Lessons from the ICR (page 29):
  • Active, rigorous supervision of a project, particularly by way of a dedicated, field-based task team leader, can contribute to building the country's capacity to implement project activities. The guidance of the task team leader was consistently cited as being a critical success factor for this project.
  • Strong collaboration among government and partners can achieve significant synergies and efficiencies in planning, financing, implementation, and evaluation. Joint studies and evaluations, the second mass LLIN campaign, and the provision of essential commodities are examples of such collaboration from this project.
  • Addressing a single disease through a health systems approach, while leading to some inefficiencies and weaknesses, can be a vehicle for health systems strengthening. The project-supported malaria program, with its clear set of inputs, activities, outputs and outcomes, contributed to improved capacity in the health sector.

Lessons drawn from IEG:
  • A dedicated project component on M&E (with the dedicated resources) can highlight the importance of monitoring and ensure focus on results. In the case of this project, a full M&E component was designed to ensure sufficient attention and support.

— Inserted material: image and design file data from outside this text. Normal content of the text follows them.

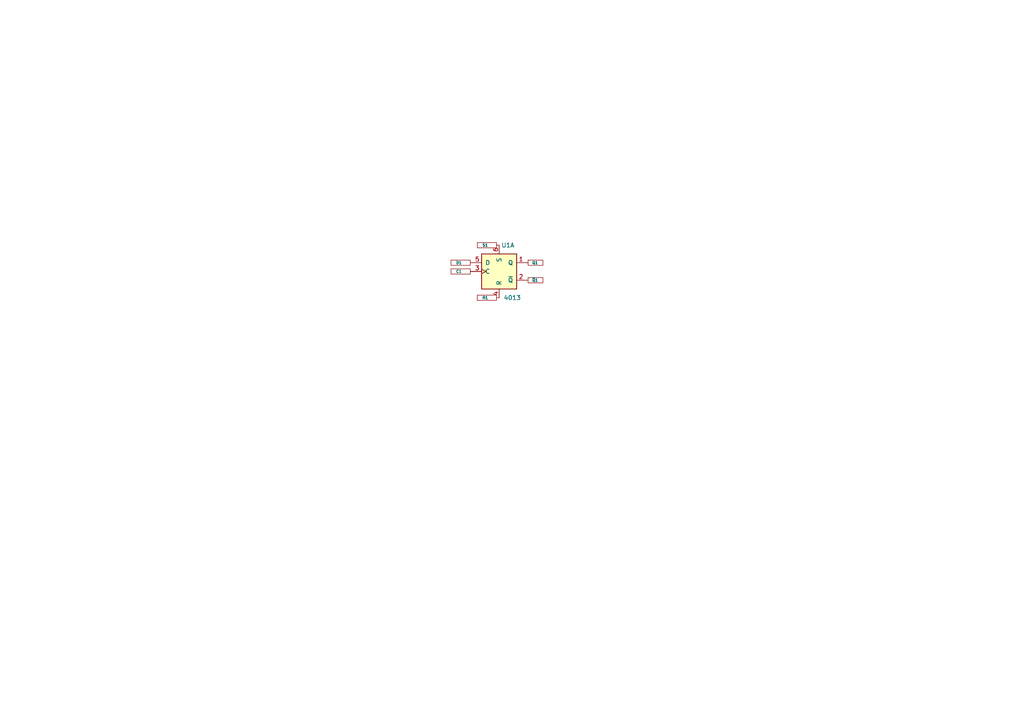
<source format=kicad_sch>
(kicad_sch (version 20230121) (generator eeschema)

  (uuid dca00733-6e59-4b89-b3a6-bb50926963b6)

  (paper "A4")

  


  (symbol (lib_id "Tests:InPin") (at 152.4 76.2 0) (unit 1)
    (in_bom yes) (on_board yes) (dnp no)
    (uuid 154c92b8-4dbf-42d7-8599-4cae31eb7b8c)
    (property "Reference" "Q1" (at 155.194 76.2 0)
      (effects (font (size 0.8 0.8)))
    )
    (property "Value" "InPin" (at 151.13 70.104 0)
      (effects (font (size 1.27 1.27)) hide)
    )
    (property "Footprint" "" (at 152.4 76.2 0)
      (effects (font (size 1.27 1.27)) hide)
    )
    (property "Datasheet" "" (at 152.4 76.2 0)
      (effects (font (size 1.27 1.27)) hide)
    )
    (pin "1" (uuid fd08a84c-bf47-4232-860d-cdc1d2a096a0))
    (instances
      (project "dcTrigger"
        (path "/dca00733-6e59-4b89-b3a6-bb50926963b6"
          (reference "Q1") (unit 1)
        )
      )
    )
  )

  (symbol (lib_id "Tests:OutPin") (at 144.78 71.12 0) (unit 1)
    (in_bom yes) (on_board yes) (dnp no)
    (uuid 4f5cb2ad-8b7e-49aa-8e2d-c1ed4ad1ca7f)
    (property "Reference" "S1" (at 140.716 71.12 0)
      (effects (font (size 0.8 0.8)))
    )
    (property "Value" "OutPin" (at 143.51 65.024 0)
      (effects (font (size 1.27 1.27)) hide)
    )
    (property "Footprint" "" (at 144.78 71.12 0)
      (effects (font (size 1.27 1.27)) hide)
    )
    (property "Datasheet" "" (at 144.78 71.12 0)
      (effects (font (size 1.27 1.27)) hide)
    )
    (pin "1" (uuid 9af05a3f-89fe-4549-9f3f-7c808f78e11a))
    (instances
      (project "dcTrigger"
        (path "/dca00733-6e59-4b89-b3a6-bb50926963b6"
          (reference "S1") (unit 1)
        )
      )
    )
  )

  (symbol (lib_id "Tests:OutPin") (at 137.16 78.74 0) (unit 1)
    (in_bom yes) (on_board yes) (dnp no)
    (uuid 58251b3d-4844-4cb2-9495-3219808cf183)
    (property "Reference" "C1" (at 133.096 78.74 0)
      (effects (font (size 0.8 0.8)))
    )
    (property "Value" "OutPin" (at 135.89 72.644 0)
      (effects (font (size 1.27 1.27)) hide)
    )
    (property "Footprint" "" (at 137.16 78.74 0)
      (effects (font (size 1.27 1.27)) hide)
    )
    (property "Datasheet" "" (at 137.16 78.74 0)
      (effects (font (size 1.27 1.27)) hide)
    )
    (pin "1" (uuid 9af05a3f-89fe-4549-9f3f-7c808f78e11b))
    (instances
      (project "dcTrigger"
        (path "/dca00733-6e59-4b89-b3a6-bb50926963b6"
          (reference "C1") (unit 1)
        )
      )
    )
  )

  (symbol (lib_id "Tests:OutPin") (at 144.78 86.36 0) (unit 1)
    (in_bom yes) (on_board yes) (dnp no)
    (uuid 6eeee560-5d1d-40d3-bd16-bbbe454e21be)
    (property "Reference" "R1" (at 140.716 86.36 0)
      (effects (font (size 0.8 0.8)))
    )
    (property "Value" "OutPin" (at 143.51 80.264 0)
      (effects (font (size 1.27 1.27)) hide)
    )
    (property "Footprint" "" (at 144.78 86.36 0)
      (effects (font (size 1.27 1.27)) hide)
    )
    (property "Datasheet" "" (at 144.78 86.36 0)
      (effects (font (size 1.27 1.27)) hide)
    )
    (pin "1" (uuid 9af05a3f-89fe-4549-9f3f-7c808f78e11c))
    (instances
      (project "dcTrigger"
        (path "/dca00733-6e59-4b89-b3a6-bb50926963b6"
          (reference "R1") (unit 1)
        )
      )
    )
  )

  (symbol (lib_id "4xxx:4013") (at 144.78 78.74 0) (unit 1)
    (in_bom yes) (on_board yes) (dnp no)
    (uuid 8c93132b-b1c9-4cad-a15e-ef807e2c888f)
    (property "Reference" "U1" (at 147.32 71.12 0)
      (effects (font (size 1.27 1.27)))
    )
    (property "Value" "4013" (at 148.59 86.36 0)
      (effects (font (size 1.27 1.27)))
    )
    (property "Footprint" "" (at 144.78 78.74 0)
      (effects (font (size 1.27 1.27)) hide)
    )
    (property "Datasheet" "http://www.onsemi.com/pub/Collateral/MC14013B-D.PDF" (at 144.78 78.74 0)
      (effects (font (size 1.27 1.27)) hide)
    )
    (pin "11" (uuid a49d1c1c-6fb8-410c-8ba5-a9e1b236b0d0))
    (pin "13" (uuid 9315c732-45ad-4700-ab94-e077019cd1c7))
    (pin "5" (uuid a3030da8-95b9-41df-81b3-053a10ebaf0c))
    (pin "8" (uuid 2fa19577-ef00-4365-998f-c8ed6694ec7d))
    (pin "3" (uuid 0a67378e-3ab2-43b0-9302-2eb611435539))
    (pin "1" (uuid f5a5fd7d-878d-46f3-9730-668c2b1f5eb0))
    (pin "4" (uuid bb98c923-b48b-4614-902c-2e74d65da023))
    (pin "14" (uuid 4b585096-9938-43b4-94a5-06d81d9c0705))
    (pin "7" (uuid 18a0c9e2-8538-4ec8-aa6c-6aea083e92dc))
    (pin "6" (uuid 75c7e03b-a11b-4b8a-987b-f287a8b78912))
    (pin "10" (uuid e7397ea2-9f42-48b5-91b8-119d42d7e620))
    (pin "2" (uuid 054d6d48-5352-4a6b-a7e4-dfce03254787))
    (pin "12" (uuid 03488f66-5e6d-44c3-a714-a30c3911458e))
    (pin "9" (uuid c1c09900-5968-47fe-af07-8f55278fce9e))
    (instances
      (project "dcTrigger"
        (path "/dca00733-6e59-4b89-b3a6-bb50926963b6"
          (reference "U1") (unit 1)
        )
      )
    )
  )

  (symbol (lib_id "Tests:OutPin") (at 137.16 76.2 0) (unit 1)
    (in_bom yes) (on_board yes) (dnp no)
    (uuid a72442a6-86e0-44b2-9fb4-a4f94bcecd41)
    (property "Reference" "D1" (at 133.096 76.2 0)
      (effects (font (size 0.8 0.8)))
    )
    (property "Value" "OutPin" (at 135.89 70.104 0)
      (effects (font (size 1.27 1.27)) hide)
    )
    (property "Footprint" "" (at 137.16 76.2 0)
      (effects (font (size 1.27 1.27)) hide)
    )
    (property "Datasheet" "" (at 137.16 76.2 0)
      (effects (font (size 1.27 1.27)) hide)
    )
    (pin "1" (uuid 9af05a3f-89fe-4549-9f3f-7c808f78e11d))
    (instances
      (project "dcTrigger"
        (path "/dca00733-6e59-4b89-b3a6-bb50926963b6"
          (reference "D1") (unit 1)
        )
      )
    )
  )

  (symbol (lib_id "Tests:InPin") (at 152.4 81.28 0) (unit 1)
    (in_bom yes) (on_board yes) (dnp no)
    (uuid c340d525-be68-4821-b6f9-4fb568a77ae1)
    (property "Reference" "~{Q}1" (at 155.194 81.28 0)
      (effects (font (size 0.8 0.8)))
    )
    (property "Value" "InPin" (at 151.13 75.184 0)
      (effects (font (size 1.27 1.27)) hide)
    )
    (property "Footprint" "" (at 152.4 81.28 0)
      (effects (font (size 1.27 1.27)) hide)
    )
    (property "Datasheet" "" (at 152.4 81.28 0)
      (effects (font (size 1.27 1.27)) hide)
    )
    (pin "1" (uuid fd08a84c-bf47-4232-860d-cdc1d2a096a1))
    (instances
      (project "dcTrigger"
        (path "/dca00733-6e59-4b89-b3a6-bb50926963b6"
          (reference "~{Q}1") (unit 1)
        )
      )
    )
  )

  (sheet_instances
    (path "/" (page "1"))
  )
)

</source>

14. Assessment Recommended?

No

15. Comments on Quality of ICR:

The ICR quality is rated Exemplary. The analysis of the achievement of outcomes is detailed and thorough, with a clear results chain of outputs to outcomes laid out. The discussion of outcomes also includes considerations of attribution (vis-a-vis donor contributions, although not rainfall patterns), regional variations within nationwide outcomes, and year-by-year trends within the entire project period. Relevant lessons from the project experience are well formulated. An ex-post cost effectiveness analysis would have further strengthened the outcome analysis.